The fitness itself is based on a model of what counters what. You know what enemy units you’ve seen, and the forward model tells you what units you will have yourself. The fitness measure knows that vultures beat zealots and lose to dragoons, so in the face of vultures it sees lower fitness in a build that keeps making zealots and higher fitness in a build with more dragoons.
The build order being evaluated for fitness may be long, and you don’t want to measure fitness only at the end. You might lose before then! So they measure momentary fitness repeatedly throughout the build, and combine the local fitness values into a total fitness value, giving more weight to local fitness values that are early in the build. You’re pretty sure what’s next, not so sure about what happens later.
There is a video showing a game as protoss versus the built-in AI. Production decisions are made by COEP, the micro and other behavior is UAlbertaBot. Beating the built-in AI is not impressive, but what’s worse is that COEP showed some strange behavior. For example, COEP chose to research air attack for no reason; it never made a stargate. Even if it was planning at one time to go carriers, it made no sense to research air attack that early. Possibly there was not enough computation time to weed out all bad decisions.

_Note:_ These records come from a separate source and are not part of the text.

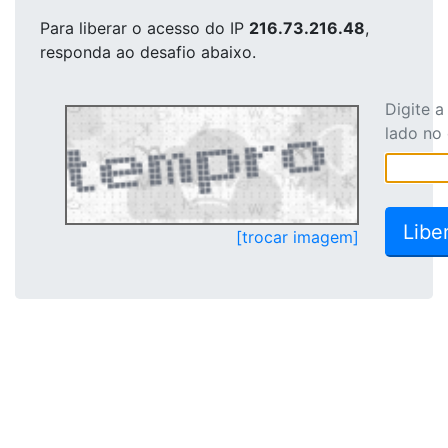
Para liberar o acesso
do IP
216.73.216.48
,
responda ao desafio abaixo.
Digite 
lado no
[trocar imagem]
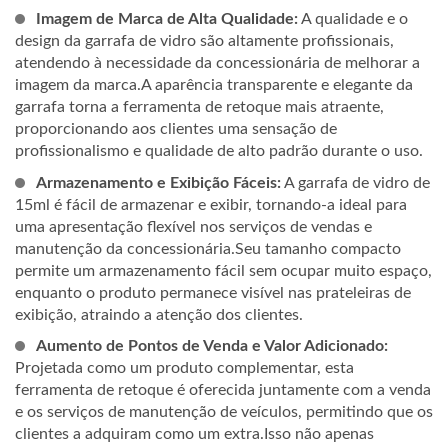
Imagem de Marca de Alta Qualidade:
A qualidade e o
design da garrafa de vidro são altamente profissionais,
atendendo à necessidade da concessionária de melhorar a
imagem da marca.A aparência transparente e elegante da
garrafa torna a ferramenta de retoque mais atraente,
proporcionando aos clientes uma sensação de
profissionalismo e qualidade de alto padrão durante o uso.
Armazenamento e Exibição Fáceis:
A garrafa de vidro de
15ml é fácil de armazenar e exibir, tornando-a ideal para
uma apresentação flexível nos serviços de vendas e
manutenção da concessionária.Seu tamanho compacto
permite um armazenamento fácil sem ocupar muito espaço,
enquanto o produto permanece visível nas prateleiras de
exibição, atraindo a atenção dos clientes.
Aumento de Pontos de Venda e Valor Adicionado:
Projetada como um produto complementar, esta
ferramenta de retoque é oferecida juntamente com a venda
e os serviços de manutenção de veículos, permitindo que os
clientes a adquiram como um extra.Isso não apenas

A weakness of the described version of COEP is that it only counts the enemies you’ve seen. It doesn’t try to predict the future enemy unit mix, or to weigh the risk to you of different enemy choices. But that’s a weakness of the implementation, not of the basic algorithm. Features like that can be implemented.
COEP is extremely general. You need a way to represent plans, an evolutionary way to modify them, and a way to evaluate them for fitness. I think that can describe any problem (some more naturally than others). You could use COEP for tactical decisions and micro decisions too, or for deciding what to have for lunch.

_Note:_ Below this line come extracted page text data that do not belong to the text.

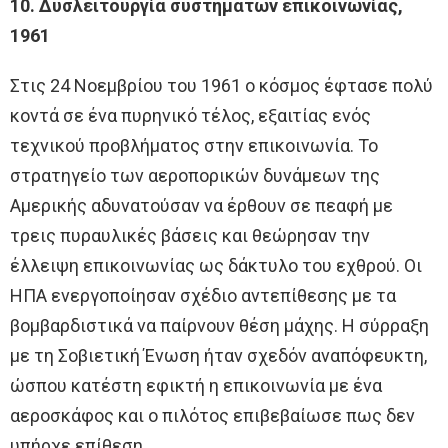
10. Δυσλειτουργία συστημάτων επικοινωνίας,
1961
Στις 24 Νοεμβρίου του 1961 ο κόσμος έφτασε πολύ
κοντά σε ένα πυρηνικό τέλος, εξαιτίας ενός
τεχνικού προβλήματος στην επικοινωνία. Το
στρατηγείο των αεροπορικών δυνάμεων της
Αμερικής αδυνατούσαν να έρθουν σε πεαφή με
τρεις πυραυλικές βάσεις και θεώρησαν την
έλλειψη επικοινωνίας ως δάκτυλο του εχθρού. Οι
ΗΠΑ ενεργοποίησαν σχέδιο αντεπίθεσης με τα
βομβαρδιστικά να παίρνουν θέση μάχης. Η σύρραξη
με τη Σοβιετική Ένωση ήταν σχεδόν αναπόφευκτη,
ώσπου κατέστη εφικτή η επικοινωνία με ένα
αεροσκάφος και ο πιλότος επιβεβαίωσε πως δεν
υπήρχε επίθεση.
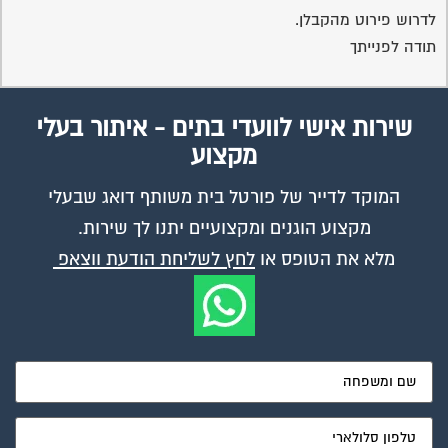
לדרוש פירוט מהקבלן.
תודה לפנייתך
שירות אישי לוועדי בתים - איתור בעלי
מקצוע
המוקד לדייר של פורטל בית משותף דואג שבעלי
מקצוע הוגנים ומקצועיים יתנו לך שירות.
מלא את הטופס או
לחץ לשליחת הודעת ווצאפ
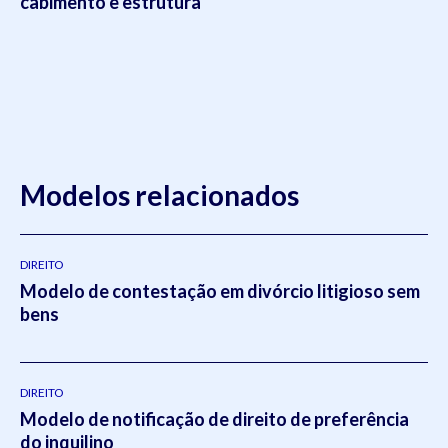
cabimento e estrutura
Modelos relacionados
DIREITO
Modelo de contestação em divórcio litigioso sem
bens
DIREITO
Modelo de notificação de direito de preferência
do inquilino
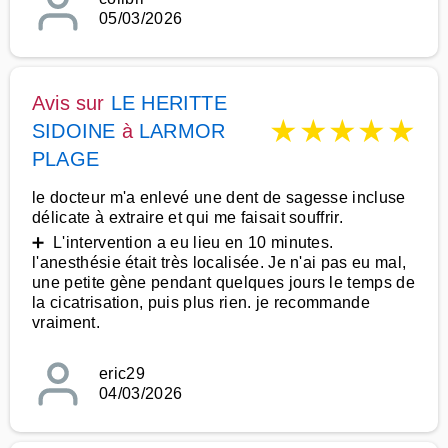
05/03/2026
Avis sur
LE HERITTE
★
★
★
★
★
SIDOINE
à
LARMOR
PLAGE
le docteur m'a enlevé une dent de sagesse incluse
délicate à extraire et qui me faisait souffrir.
➕ L'intervention a eu lieu en 10 minutes.
l'anesthésie était très localisée. Je n'ai pas eu mal,
une petite gène pendant quelques jours le temps de
la cicatrisation, puis plus rien. je recommande
vraiment.
eric29
04/03/2026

You pay for the generality with more computation. You end up inventing and evaluating many plans that you will never follow, including plans that are unrealistic or outright invalid. You can try directed evolution ideas to reduce the extra CPU time, but generality will come with a cost.

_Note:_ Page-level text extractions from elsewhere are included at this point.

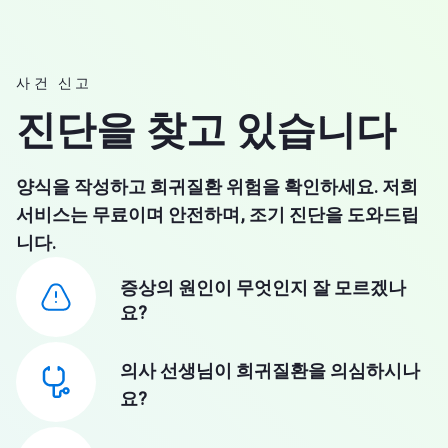
사건 신고
진단을 찾고 있습니다
양식을 작성하고 희귀질환 위험을 확인하세요. 저희
서비스는 무료이며 안전하며, 조기 진단을 도와드립
니다.
증상의 원인이 무엇인지 잘 모르겠나
요?
의사 선생님이 희귀질환을 의심하시나
요?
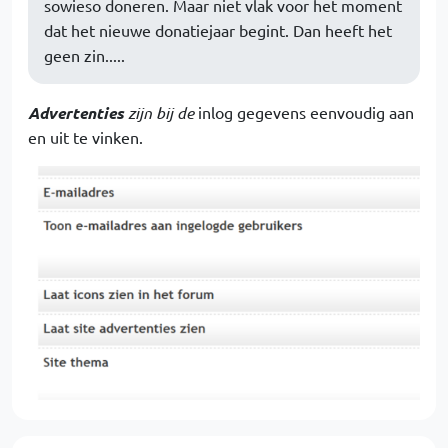
sowieso doneren. Maar niet vlak voor het moment
dat het nieuwe donatiejaar begint. Dan heeft het
geen zin.....
Advertenties
zijn bij de
inlog gegevens eenvoudig aan
en uit te vinken.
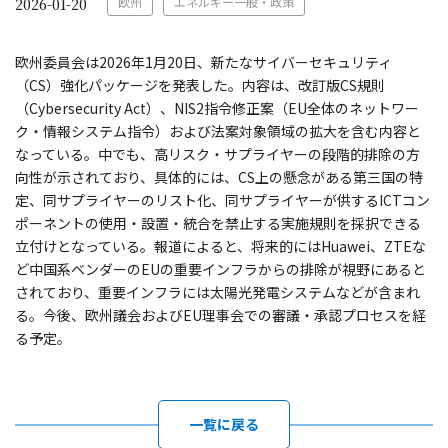
欧州
エネルギー一般・政策
2026-01-20
欧州委員会は2026年1月20日、新たなサイバーセキュリティ
（CS）強化パッケージを発表した。内容は、改訂版CS規則
（Cybersecurity Act）、NIS2指令修正案（EU全体のネットワー
ク・情報システム指令）および法案対象領域の拡大を含む内容と
なっている。中でも、高リスク・サプライヤーの段階的排除の方
向性が示されており、具体的には、CS上の懸念がある第三国の特
定、同サプライヤーのリスト化、同サプライヤーが供するICTコン
ポーネントの使用・設置・統合を禁止する実施規則を採択できる
立付けとなっている。報道によると、将来的にはHuawei、ZTEな
ど中国系ベンダーのEUの重要インフラからの排除が視野にあると
されており、重要インフラには太陽光発電システムなどが含まれ
る。今後、欧州議会およびEU理事会での審議・承認プロセスを経
る予定。
一覧に戻る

I expect that deep learning, if you can apply it, will work better than COEP. The disadvantage of deep learning is that it burns data by the supertanker load. With COEP you have to implement a bunch of stuff yourself instead of letting the computer figure it out, but you don’t need the mass of data, so it may be more accessible for a hobbyist. Of course, you can combine the methods: Follow the COEP architecture and use deep learning to create and modify the alternative plans, or to evaluate them, or both. Since deep learning is then solving an easier problem, training should be easier.